◆ **Goal of the exercise**: Every record shown here needs to be repeated exactly.
BEGIN Supplied information
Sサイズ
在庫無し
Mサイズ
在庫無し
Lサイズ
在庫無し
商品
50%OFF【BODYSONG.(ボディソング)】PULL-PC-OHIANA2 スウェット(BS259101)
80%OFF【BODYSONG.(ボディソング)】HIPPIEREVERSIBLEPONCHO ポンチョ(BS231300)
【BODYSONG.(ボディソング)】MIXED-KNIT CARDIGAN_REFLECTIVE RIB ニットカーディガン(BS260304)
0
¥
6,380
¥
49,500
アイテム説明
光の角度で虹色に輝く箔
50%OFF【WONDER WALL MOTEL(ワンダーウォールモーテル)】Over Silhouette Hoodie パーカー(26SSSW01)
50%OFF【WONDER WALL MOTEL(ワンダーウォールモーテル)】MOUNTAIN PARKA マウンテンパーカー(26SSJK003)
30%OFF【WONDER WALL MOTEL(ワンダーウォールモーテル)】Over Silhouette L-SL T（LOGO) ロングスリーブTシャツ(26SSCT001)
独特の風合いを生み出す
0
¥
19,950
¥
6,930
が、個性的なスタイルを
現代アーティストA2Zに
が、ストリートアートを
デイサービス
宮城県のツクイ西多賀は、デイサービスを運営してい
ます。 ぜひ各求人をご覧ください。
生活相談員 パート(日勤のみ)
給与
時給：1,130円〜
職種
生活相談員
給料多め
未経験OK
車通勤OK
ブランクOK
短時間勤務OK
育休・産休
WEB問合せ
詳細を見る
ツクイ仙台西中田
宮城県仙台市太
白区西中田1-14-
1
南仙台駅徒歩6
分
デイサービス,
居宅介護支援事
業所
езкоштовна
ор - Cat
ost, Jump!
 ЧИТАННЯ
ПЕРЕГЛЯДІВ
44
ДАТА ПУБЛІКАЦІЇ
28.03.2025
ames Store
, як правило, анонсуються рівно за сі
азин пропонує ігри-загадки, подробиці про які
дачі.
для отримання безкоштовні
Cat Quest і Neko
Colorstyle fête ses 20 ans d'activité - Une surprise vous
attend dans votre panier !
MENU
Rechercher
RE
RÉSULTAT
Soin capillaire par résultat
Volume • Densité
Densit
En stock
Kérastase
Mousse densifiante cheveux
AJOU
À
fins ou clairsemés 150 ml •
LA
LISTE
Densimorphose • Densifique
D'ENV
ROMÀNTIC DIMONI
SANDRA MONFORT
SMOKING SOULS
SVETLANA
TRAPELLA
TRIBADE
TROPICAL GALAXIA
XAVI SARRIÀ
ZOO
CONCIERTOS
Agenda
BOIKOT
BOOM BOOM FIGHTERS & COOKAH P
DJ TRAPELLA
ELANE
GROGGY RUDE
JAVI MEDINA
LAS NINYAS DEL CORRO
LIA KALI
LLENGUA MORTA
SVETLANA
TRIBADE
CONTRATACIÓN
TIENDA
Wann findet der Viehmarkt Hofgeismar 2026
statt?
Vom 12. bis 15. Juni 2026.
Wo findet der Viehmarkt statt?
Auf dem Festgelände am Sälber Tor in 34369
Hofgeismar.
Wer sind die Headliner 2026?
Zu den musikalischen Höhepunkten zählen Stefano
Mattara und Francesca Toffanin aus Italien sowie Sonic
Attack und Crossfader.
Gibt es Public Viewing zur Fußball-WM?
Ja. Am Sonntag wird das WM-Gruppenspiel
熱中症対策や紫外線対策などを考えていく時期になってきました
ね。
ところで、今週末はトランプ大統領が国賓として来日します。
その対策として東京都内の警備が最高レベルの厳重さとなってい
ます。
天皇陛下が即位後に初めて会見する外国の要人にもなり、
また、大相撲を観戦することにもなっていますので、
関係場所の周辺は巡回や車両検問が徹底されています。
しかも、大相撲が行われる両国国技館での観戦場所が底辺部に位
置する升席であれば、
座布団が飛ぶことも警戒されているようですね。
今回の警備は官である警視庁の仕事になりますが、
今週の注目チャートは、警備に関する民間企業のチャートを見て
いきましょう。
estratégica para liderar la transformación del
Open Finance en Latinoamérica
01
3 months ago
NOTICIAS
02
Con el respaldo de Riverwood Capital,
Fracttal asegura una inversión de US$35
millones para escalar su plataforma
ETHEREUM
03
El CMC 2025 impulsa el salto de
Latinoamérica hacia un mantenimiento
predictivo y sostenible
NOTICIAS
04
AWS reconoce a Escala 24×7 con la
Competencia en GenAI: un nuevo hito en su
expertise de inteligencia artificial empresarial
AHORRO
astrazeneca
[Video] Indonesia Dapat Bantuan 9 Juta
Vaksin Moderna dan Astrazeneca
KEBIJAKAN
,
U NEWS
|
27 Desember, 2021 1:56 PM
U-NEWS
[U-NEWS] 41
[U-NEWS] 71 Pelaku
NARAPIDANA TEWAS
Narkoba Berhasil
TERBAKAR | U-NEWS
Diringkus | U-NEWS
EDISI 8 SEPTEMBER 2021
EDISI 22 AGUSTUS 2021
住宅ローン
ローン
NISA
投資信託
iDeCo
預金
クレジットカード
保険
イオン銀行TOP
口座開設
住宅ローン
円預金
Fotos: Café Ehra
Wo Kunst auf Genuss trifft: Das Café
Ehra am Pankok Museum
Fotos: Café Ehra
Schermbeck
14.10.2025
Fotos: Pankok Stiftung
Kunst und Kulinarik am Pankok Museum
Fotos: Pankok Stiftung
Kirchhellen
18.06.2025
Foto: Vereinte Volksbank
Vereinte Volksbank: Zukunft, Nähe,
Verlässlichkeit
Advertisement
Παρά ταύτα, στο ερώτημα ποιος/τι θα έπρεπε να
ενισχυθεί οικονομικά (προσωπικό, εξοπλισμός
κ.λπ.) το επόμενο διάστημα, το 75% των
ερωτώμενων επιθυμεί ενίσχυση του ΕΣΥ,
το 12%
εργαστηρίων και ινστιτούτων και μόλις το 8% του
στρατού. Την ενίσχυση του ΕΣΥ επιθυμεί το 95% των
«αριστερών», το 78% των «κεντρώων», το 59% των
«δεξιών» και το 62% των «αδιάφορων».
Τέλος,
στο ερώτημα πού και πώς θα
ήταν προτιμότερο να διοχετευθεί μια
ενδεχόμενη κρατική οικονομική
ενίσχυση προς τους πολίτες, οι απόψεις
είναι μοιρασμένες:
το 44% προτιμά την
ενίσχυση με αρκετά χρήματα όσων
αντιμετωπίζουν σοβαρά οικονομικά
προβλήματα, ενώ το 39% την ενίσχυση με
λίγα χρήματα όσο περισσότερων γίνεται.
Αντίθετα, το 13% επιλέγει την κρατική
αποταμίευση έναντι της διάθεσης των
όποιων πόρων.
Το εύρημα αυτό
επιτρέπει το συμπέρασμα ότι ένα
END Supplied information
◆ **Response area**:
Sサイズ
在庫無し
Mサイズ
在庫無し
Lサイズ
在庫無し
商品
50%OFF【BODYSONG.(ボディソング)】PULL-PC-OHIANA2 スウェット(BS259101)
80%OFF【BODYSONG.(ボディソング)】HIPPIEREVERSIBLEPONCHO ポンチョ(BS231300)
【BODYSONG.(ボディソング)】MIXED-KNIT CARDIGAN_REFLECTIVE RIB ニットカーディガン(BS260304)
0
¥
6,380
¥
49,500
アイテム説明
光の角度で虹色に輝く箔
50%OFF【WONDER WALL MOTEL(ワンダーウォールモーテル)】Over Silhouette Hoodie パーカー(26SSSW01)
50%OFF【WONDER WALL MOTEL(ワンダーウォールモーテル)】MOUNTAIN PARKA マウンテンパーカー(26SSJK003)
30%OFF【WONDER WALL MOTEL(ワンダーウォールモーテル)】Over Silhouette L-SL T（LOGO) ロングスリーブTシャツ(26SSCT001)
独特の風合いを生み出す
0
¥
19,950
¥
6,930
が、個性的なスタイルを
現代アーティストA2Zに
が、ストリートアートを
デイサービス
宮城県のツクイ西多賀は、デイサービスを運営してい
ます。 ぜひ各求人をご覧ください。
生活相談員 パート(日勤のみ)
給与
時給：1,130円〜
職種
生活相談員
給料多め
未経験OK
車通勤OK
ブランクOK
短時間勤務OK
育休・産休
WEB問合せ
詳細を見る
ツクイ仙台西中田
宮城県仙台市太
白区西中田1-14-
1
南仙台駅徒歩6
分
デイサービス,
居宅介護支援事
業所
езкоштовна
ор - Cat
ost, Jump!
 ЧИТАННЯ
ПЕРЕГЛЯДІВ
44
ДАТА ПУБЛІКАЦІЇ
28.03.2025
ames Store
, як правило, анонсуються рівно за сі
азин пропонує ігри-загадки, подробиці про які
дачі.
для отримання безкоштовні
Cat Quest і Neko
Colorstyle fête ses 20 ans d'activité - Une surprise vous
attend dans votre panier !
MENU
Rechercher
RE
RÉSULTAT
Soin capillaire par résultat
Volume • Densité
Densit
En stock
Kérastase
Mousse densifiante cheveux
AJOU
À
fins ou clairsemés 150 ml •
LA
LISTE
Densimorphose • Densifique
D'ENV
ROMÀNTIC DIMONI
SANDRA MONFORT
SMOKING SOULS
SVETLANA
TRAPELLA
TRIBADE
TROPICAL GALAXIA
XAVI SARRIÀ
ZOO
CONCIERTOS
Agenda
BOIKOT
BOOM BOOM FIGHTERS & COOKAH P
DJ TRAPELLA
ELANE
GROGGY RUDE
JAVI MEDINA
LAS NINYAS DEL CORRO
LIA KALI
LLENGUA MORTA
SVETLANA
TRIBADE
CONTRATACIÓN
TIENDA
Wann findet der Viehmarkt Hofgeismar 2026
statt?
Vom 12. bis 15. Juni 2026.
Wo findet der Viehmarkt statt?
Auf dem Festgelände am Sälber Tor in 34369
Hofgeismar.
Wer sind die Headliner 2026?
Zu den musikalischen Höhepunkten zählen Stefano
Mattara und Francesca Toffanin aus Italien sowie Sonic
Attack und Crossfader.
Gibt es Public Viewing zur Fußball-WM?
Ja. Am Sonntag wird das WM-Gruppenspiel
熱中症対策や紫外線対策などを考えていく時期になってきました
ね。
ところで、今週末はトランプ大統領が国賓として来日します。
その対策として東京都内の警備が最高レベルの厳重さとなってい
ます。
天皇陛下が即位後に初めて会見する外国の要人にもなり、
また、大相撲を観戦することにもなっていますので、
関係場所の周辺は巡回や車両検問が徹底されています。
しかも、大相撲が行われる両国国技館での観戦場所が底辺部に位
置する升席であれば、
座布団が飛ぶことも警戒されているようですね。
今回の警備は官である警視庁の仕事になりますが、
今週の注目チャートは、警備に関する民間企業のチャートを見て
いきましょう。
estratégica para liderar la transformación del
Open Finance en Latinoamérica
01
3 months ago
NOTICIAS
02
Con el respaldo de Riverwood Capital,
Fracttal asegura una inversión de US$35
millones para escalar su plataforma
ETHEREUM
03
El CMC 2025 impulsa el salto de
Latinoamérica hacia un mantenimiento
predictivo y sostenible
NOTICIAS
04
AWS reconoce a Escala 24×7 con la
Competencia en GenAI: un nuevo hito en su
expertise de inteligencia artificial empresarial
AHORRO
astrazeneca
[Video] Indonesia Dapat Bantuan 9 Juta
Vaksin Moderna dan Astrazeneca
KEBIJAKAN
,
U NEWS
|
27 Desember, 2021 1:56 PM
U-NEWS
[U-NEWS] 41
[U-NEWS] 71 Pelaku
NARAPIDANA TEWAS
Narkoba Berhasil
TERBAKAR | U-NEWS
Diringkus | U-NEWS
EDISI 8 SEPTEMBER 2021
EDISI 22 AGUSTUS 2021
住宅ローン
ローン
NISA
投資信託
iDeCo
預金
クレジットカード
保険
イオン銀行TOP
口座開設
住宅ローン
円預金
Fotos: Café Ehra
Wo Kunst auf Genuss trifft: Das Café
Ehra am Pankok Museum
Fotos: Café Ehra
Schermbeck
14.10.2025
Fotos: Pankok Stiftung
Kunst und Kulinarik am Pankok Museum
Fotos: Pankok Stiftung
Kirchhellen
18.06.2025
Foto: Vereinte Volksbank
Vereinte Volksbank: Zukunft, Nähe,
Verlässlichkeit
Advertisement
Παρά ταύτα, στο ερώτημα ποιος/τι θα έπρεπε να
ενισχυθεί οικονομικά (προσωπικό, εξοπλισμός
κ.λπ.) το επόμενο διάστημα, το 75% των
ερωτώμενων επιθυμεί ενίσχυση του ΕΣΥ,
το 12%
εργαστηρίων και ινστιτούτων και μόλις το 8% του
στρατού. Την ενίσχυση του ΕΣΥ επιθυμεί το 95% των
«αριστερών», το 78% των «κεντρώων», το 59% των
«δεξιών» και το 62% των «αδιάφορων».
Τέλος,
στο ερώτημα πού και πώς θα
ήταν προτιμότερο να διοχετευθεί μια
ενδεχόμενη κρατική οικονομική
ενίσχυση προς τους πολίτες, οι απόψεις
είναι μοιρασμένες:
το 44% προτιμά την
ενίσχυση με αρκετά χρήματα όσων
αντιμετωπίζουν σοβαρά οικονομικά
προβλήματα, ενώ το 39% την ενίσχυση με
λίγα χρήματα όσο περισσότερων γίνεται.
Αντίθετα, το 13% επιλέγει την κρατική
αποταμίευση έναντι της διάθεσης των
όποιων πόρων.
Το εύρημα αυτό
επιτρέπει το συμπέρασμα ότι ένα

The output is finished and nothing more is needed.